Parts of the exercise »
**a)** Why does the second check in the utility-function notebook temporarily delete `utility` before calling `plot_utility(axis, 'log')`? Answer in one to three sentences.
**b)** Carry the utility-function notebook forward from its last line, picking up the docstring of `expected_utility` at that point.

Top of Given text

Once your function is done, you can use it to plot any of the utility functions, for example the log utility function:

In [None]:
fig, axis = plt.subplots()
plot_utility(axis, 'log')

In [None]:
"""Check that plot_utility is correct"""
from numpy.testing import assert_array_equal
from nose.tools import assert_equal

functions = ['linear', 'log', 'sqrt', 'negexp']
fig, axes = plt.subplots(1, 4)
for i in range(len(functions)):
    axis = axes[i]
    plot_utility(axis, functions[i])
    
    # check that only one thing is plotted
    assert_equal(len(axis.lines), 1)
    
    # check the xdata
    assert_array_equal(axis.lines[0].get_xdata(), np.arange(100, 500100, 100))
    # check the ydata
    assert_array_equal(axis.lines[0].get_ydata(), utility(np.arange(100, 500100, 100), functions[i]))
    
    # check the axis labels
    assert axis.get_xlabel() != ''
    assert axis.get_ylabel() != ''
    
    # check the title
    assert functions[i] in axis.get_title(), "the utility function name is not in the plot title"
plt.close()
  
# make sure it calls the utility function
fig, axis = plt.subplots()
old_utility = utility
del utility
try:
    plot_utility(axis, 'log')
except NameError:
    pass
else:
    raise AssertionError("plot_utility does not call utility")
finally:
    utility = old_utility
    del old_utility
    plt.close()
    
print("Success!")

---
## Part C (2 points)

<div class="alert alert-success">
Run the cell below to create plots for all four of the utility functions. Examine the slopes of these functions. How do the slopes vary? How do they relate to the amount of risk averseness in each utility function? Make sure you refer to *all* of the different functions in your answer.
</div>

<div class="alert alert-warning"> **NB**. Upon running the code below, you should see four separate plots, each with a different line plotted. If you do not, you probably have a bug in your `plot_utility` function from Part B!
</div>

In [None]:
# create a 2x2 grid of subplots
fig, axes = plt.subplots(2, 2)

# plot each of the utility functions
functions = ['linear', 'log', 'sqrt', 'negexp']
for i in range(len(functions)):
    plot_utility(axes.flat[i], functions[i])

# make the figure bigger
fig.set_figwidth(8)
fig.set_figheight(8)
plt.tight_layout()

YOUR ANSWER HERE

---
## Part D (1 points)

<div class="alert alert-success">
Let's now use our utility functions to compute the expected utility of continuing to play given that a certain set of suitcases remain. Assuming all the cases are equally likely to be chosen, complete the function `expected_utility` so that it computes the equation from Part A with the given utility function. You should again make use of your completed `utility` function.
</div>

In [None]:
def expected_utility(remaining_suitcases, utility_function):
    """Compute the expected utility of continuing to play.
    
    Parameters
    ----------
    remaining_suitcases : numpy array
        A numpy array with shape (N,) containing dollar values of
        the remaining cases.
    utility_function : string
        The name of the utility function ("linear", "log", "sqrt", 
        or "negexp").

Bottom of Given text
Top of Data provided

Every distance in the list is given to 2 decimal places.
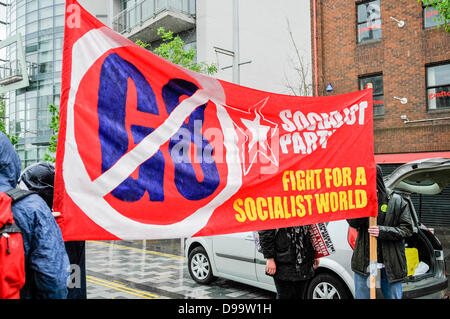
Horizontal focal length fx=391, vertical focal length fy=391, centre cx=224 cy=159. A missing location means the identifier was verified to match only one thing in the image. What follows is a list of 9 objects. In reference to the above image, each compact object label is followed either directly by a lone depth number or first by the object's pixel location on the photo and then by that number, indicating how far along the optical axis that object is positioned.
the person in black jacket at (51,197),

Bottom of Data provided

Responses to the tasks »
**a)** The check makes sure that `plot_utility` actually calls the `utility` function. With `utility` deleted, a correct `plot_utility` raises a `NameError`, which the check expects. If no error occurs, it raises an `AssertionError` saying "plot_utility does not call utility", and afterward it restores `utility`.

**b)**
    Returns
    -------
    float
       The expected utility of the remaining suitcases under the 
       passed `utility_function`
    """
    # YOUR CODE HERE
    raise NotImplementedError()

Here's a cell to test your code:

In [None]:
# add your own test cases here


In [None]:
"""Check that expected_utility is correct"""
from numpy.testing import assert_allclose

arr1 = np.array([1, 2, 3, 4])
arr2 = np.array([ 0.60726381,  0.41245142,  0.90066819,  0.4128766 ,  0.47827406])
arr3 = np.array([ 7.,  7.,  2.,  5.,  7.,  6.,  7.,  1.,  4.,  2.])

# check some different inputs
assert_allclose(expected_utility(arr1, 'linear'), 2.5)
assert_allclose(expected_utility(arr2, 'linear'), 0.56230681599999999)
assert_allclose(expected_utility(arr3, 'linear'), 4.7999999999999998)
assert_allclose(expected_utility(arr1, 'log'), 0.79451345758698633)
assert_allclose(expected_utility(arr2, 'log'), -0.62224501212915961)
assert_allclose(expected_utility(arr3, 'log'), 1.395742670012319)
assert_allclose(expected_utility(arr1, 'sqrt'), 1.5365660924854931)
assert_allclose(expected_utility(arr2, 'sqrt'), 0.74093177939662735)
assert_allclose(expected_utility(arr3, 'sqrt'), 2.109699008928752)
assert_allclose(expected_utility(arr1, 'negexp'), 1.2499906250518222e-05)
assert_allclose(expected_utility(arr2, 'negexp'), 2.8115297067365931e-06)
assert_allclose(expected_utility(arr3, 'negexp'), 2.3999647503747389e-05)

# make sure it calls utility
old_utility = utility
del utility
try:
    expected_utility(np.array([1, 2, 3]), 'linear')
except NameError:
    pass
else:
    raise AssertionError("expected_utility does not call utility")
finally:
    utility = old_utility
    del old_utility

print("Success!")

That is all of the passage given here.